Last Friday, November 1, the Federal appeals court in Washington DC ruled 2-1 that the so-called contraceptive mandate, a regulation under Obama’s Affordable Care Act that requires employers over a certain size to provide insurance for free contraceptives, morning-after pills, and sterilization, most likely violates the Religious Freedom Restoration Act.

The DC Circuit, which is probably the second most influential in the US, after the Supreme Court itself, ruled that the mandate placed a substantial burden on the religious practice of the Gilardi brothers, who as conscientious Catholics are opposed to contraception and who co-own a grocery chain called Freshway Foods. The Court further held that the government had not demonstrated that there was a compelling government interest that was advanced for the regulation in the least religiously-restrictive way possible, as the law requires. The brothers were therefore entitled to a preliminary injunction against the mandate.

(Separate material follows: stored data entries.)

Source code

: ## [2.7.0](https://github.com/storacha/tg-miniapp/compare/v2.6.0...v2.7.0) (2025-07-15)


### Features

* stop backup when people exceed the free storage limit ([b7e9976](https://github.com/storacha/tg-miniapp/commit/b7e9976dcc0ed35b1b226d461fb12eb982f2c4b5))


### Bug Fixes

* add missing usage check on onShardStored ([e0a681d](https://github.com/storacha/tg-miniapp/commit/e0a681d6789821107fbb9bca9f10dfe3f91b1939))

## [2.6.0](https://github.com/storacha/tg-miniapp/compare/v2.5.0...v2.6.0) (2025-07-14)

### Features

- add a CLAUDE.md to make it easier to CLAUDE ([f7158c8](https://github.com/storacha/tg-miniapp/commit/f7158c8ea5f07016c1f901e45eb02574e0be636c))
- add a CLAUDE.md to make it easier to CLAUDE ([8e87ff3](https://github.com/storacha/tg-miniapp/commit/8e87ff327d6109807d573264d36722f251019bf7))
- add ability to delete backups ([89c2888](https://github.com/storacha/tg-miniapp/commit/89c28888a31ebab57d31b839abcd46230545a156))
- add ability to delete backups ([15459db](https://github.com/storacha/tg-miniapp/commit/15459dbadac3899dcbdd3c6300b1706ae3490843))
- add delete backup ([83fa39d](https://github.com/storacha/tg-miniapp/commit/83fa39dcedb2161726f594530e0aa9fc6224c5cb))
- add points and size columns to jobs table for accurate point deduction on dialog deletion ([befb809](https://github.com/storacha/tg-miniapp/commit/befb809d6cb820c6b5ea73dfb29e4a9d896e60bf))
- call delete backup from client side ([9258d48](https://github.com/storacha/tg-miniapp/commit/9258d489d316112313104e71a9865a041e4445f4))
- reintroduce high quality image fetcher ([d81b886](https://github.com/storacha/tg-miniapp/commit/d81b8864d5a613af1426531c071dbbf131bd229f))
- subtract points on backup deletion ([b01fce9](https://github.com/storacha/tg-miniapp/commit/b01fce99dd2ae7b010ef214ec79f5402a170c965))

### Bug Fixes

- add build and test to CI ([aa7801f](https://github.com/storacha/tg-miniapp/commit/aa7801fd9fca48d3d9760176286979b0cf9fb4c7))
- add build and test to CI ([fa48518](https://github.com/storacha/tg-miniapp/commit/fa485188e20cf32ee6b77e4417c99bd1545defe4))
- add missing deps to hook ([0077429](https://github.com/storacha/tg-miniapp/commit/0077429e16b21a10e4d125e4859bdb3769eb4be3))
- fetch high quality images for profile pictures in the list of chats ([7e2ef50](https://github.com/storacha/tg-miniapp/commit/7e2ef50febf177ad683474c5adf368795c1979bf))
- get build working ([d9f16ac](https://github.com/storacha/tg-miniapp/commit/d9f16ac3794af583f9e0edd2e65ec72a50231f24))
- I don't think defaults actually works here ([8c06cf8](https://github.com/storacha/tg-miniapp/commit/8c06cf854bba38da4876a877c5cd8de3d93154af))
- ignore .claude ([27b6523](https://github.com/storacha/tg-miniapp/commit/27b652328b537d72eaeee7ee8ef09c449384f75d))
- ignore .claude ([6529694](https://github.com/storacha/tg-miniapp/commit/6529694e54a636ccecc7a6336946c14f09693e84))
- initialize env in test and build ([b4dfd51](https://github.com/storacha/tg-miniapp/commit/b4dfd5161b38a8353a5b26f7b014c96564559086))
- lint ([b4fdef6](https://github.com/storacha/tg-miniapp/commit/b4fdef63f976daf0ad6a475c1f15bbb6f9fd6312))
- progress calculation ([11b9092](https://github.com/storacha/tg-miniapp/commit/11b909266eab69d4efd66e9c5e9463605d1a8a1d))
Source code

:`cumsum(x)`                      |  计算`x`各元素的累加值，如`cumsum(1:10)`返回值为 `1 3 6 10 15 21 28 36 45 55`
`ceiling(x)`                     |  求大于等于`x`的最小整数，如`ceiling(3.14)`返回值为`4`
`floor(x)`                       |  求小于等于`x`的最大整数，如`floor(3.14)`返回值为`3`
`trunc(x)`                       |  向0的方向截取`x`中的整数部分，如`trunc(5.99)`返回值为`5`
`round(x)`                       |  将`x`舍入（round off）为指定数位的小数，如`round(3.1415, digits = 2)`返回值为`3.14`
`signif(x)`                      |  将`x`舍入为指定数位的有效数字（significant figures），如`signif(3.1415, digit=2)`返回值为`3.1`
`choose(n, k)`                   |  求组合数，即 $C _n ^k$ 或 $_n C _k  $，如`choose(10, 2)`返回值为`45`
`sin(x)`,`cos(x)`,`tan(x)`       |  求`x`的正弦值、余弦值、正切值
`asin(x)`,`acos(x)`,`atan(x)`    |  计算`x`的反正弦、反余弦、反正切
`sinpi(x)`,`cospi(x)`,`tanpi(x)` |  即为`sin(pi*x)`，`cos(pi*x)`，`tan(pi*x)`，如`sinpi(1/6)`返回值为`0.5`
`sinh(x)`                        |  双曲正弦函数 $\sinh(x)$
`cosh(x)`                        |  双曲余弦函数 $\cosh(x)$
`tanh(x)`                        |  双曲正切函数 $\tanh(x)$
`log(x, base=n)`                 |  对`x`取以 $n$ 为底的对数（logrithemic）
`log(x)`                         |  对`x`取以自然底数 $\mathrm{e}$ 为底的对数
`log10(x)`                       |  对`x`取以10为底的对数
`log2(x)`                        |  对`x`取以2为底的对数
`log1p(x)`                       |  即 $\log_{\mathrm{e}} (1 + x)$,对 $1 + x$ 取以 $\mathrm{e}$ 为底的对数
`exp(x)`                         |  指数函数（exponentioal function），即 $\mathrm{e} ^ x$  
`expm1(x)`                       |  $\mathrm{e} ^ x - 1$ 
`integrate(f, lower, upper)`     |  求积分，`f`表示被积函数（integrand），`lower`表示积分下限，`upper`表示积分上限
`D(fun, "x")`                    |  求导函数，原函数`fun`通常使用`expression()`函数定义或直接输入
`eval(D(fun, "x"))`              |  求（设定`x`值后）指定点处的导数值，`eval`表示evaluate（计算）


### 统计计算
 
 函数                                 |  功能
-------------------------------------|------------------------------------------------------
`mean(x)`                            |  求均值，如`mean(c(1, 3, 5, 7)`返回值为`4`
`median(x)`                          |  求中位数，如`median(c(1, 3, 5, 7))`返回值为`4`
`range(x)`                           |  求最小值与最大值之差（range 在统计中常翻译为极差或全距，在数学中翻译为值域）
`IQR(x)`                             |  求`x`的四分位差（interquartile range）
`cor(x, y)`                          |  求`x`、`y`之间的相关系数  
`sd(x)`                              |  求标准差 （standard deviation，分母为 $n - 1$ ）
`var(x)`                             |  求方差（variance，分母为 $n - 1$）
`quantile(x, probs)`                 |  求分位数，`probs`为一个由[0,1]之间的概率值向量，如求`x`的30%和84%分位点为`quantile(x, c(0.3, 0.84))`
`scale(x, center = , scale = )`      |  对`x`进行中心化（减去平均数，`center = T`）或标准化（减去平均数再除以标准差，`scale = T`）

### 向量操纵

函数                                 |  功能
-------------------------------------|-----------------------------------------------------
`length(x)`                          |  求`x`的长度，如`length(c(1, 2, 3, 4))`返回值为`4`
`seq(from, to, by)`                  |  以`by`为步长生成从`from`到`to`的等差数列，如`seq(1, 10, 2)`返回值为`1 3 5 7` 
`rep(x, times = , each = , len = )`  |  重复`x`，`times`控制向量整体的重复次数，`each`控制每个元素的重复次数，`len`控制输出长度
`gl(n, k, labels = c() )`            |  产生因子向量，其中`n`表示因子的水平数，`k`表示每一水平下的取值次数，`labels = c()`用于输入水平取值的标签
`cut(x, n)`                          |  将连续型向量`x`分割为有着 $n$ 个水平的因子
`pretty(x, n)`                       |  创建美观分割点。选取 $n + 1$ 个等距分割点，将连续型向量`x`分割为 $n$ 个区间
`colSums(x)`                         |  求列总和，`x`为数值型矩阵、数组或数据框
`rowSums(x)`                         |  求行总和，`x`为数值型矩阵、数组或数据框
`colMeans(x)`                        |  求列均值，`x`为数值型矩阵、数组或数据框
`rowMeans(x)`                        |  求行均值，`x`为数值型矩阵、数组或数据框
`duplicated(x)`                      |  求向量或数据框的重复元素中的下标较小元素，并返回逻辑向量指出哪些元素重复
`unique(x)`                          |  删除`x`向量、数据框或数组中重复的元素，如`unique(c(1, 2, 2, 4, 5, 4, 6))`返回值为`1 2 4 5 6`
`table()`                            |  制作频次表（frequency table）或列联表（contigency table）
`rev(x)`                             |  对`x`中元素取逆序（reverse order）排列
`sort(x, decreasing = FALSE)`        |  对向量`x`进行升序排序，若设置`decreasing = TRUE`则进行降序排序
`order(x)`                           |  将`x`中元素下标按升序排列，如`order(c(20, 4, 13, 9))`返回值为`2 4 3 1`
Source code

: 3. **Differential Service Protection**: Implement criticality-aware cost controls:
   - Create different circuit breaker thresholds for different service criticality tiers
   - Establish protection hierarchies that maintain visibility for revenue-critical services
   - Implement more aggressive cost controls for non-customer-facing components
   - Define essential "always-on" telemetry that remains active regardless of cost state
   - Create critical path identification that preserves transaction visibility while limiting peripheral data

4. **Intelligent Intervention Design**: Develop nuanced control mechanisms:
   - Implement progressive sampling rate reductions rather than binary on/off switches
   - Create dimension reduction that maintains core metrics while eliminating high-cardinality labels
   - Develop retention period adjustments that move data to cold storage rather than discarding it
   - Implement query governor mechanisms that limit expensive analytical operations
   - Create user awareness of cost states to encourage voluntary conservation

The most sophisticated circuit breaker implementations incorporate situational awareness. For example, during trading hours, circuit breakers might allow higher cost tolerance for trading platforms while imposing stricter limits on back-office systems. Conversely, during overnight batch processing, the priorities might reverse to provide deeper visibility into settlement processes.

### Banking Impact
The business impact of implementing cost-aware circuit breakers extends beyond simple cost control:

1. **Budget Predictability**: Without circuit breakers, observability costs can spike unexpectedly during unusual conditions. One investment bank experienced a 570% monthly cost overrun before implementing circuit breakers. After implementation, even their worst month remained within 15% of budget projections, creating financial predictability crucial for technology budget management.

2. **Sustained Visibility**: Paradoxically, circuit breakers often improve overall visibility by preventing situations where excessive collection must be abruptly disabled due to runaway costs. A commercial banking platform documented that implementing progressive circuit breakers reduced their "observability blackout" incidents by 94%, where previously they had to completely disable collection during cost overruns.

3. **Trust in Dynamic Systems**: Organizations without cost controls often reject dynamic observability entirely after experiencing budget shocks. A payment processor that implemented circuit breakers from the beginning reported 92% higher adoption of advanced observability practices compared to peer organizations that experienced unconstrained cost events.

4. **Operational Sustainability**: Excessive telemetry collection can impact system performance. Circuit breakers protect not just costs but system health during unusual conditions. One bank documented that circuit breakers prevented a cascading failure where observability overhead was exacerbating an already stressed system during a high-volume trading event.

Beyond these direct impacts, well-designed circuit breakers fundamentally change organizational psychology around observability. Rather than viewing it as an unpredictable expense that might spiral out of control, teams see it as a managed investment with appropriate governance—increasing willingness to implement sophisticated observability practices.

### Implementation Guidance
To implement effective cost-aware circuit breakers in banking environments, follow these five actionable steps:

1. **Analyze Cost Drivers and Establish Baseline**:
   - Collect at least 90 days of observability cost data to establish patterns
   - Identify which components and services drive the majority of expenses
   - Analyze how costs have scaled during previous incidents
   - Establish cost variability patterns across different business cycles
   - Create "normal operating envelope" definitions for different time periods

This is a matter that will ultimately be decided by the US Supreme Court in the coming year. There is now a “split in the Circuits,” a divergence in how the federal appeals courts have resolved this issue, which necessitates Supreme Court review to resolve the significant issue of federal law. The DC Circuit joins the Tenth Circuit’s Hobby Lobby case, in finding the contraceptive mandate to be a substantial burden on religious practice. (The Hobby Lobby case went further and held that for-profit corporations, and not just individuals and religious corporations, are persons with religious freedom rights under the law.)

The Third and Sixth Circuits, however, ruled that there was no substantial burden and that business corporations do not have religious freedom rights. The Supreme Court will almost certainly take up one of these cases to resolve these issues.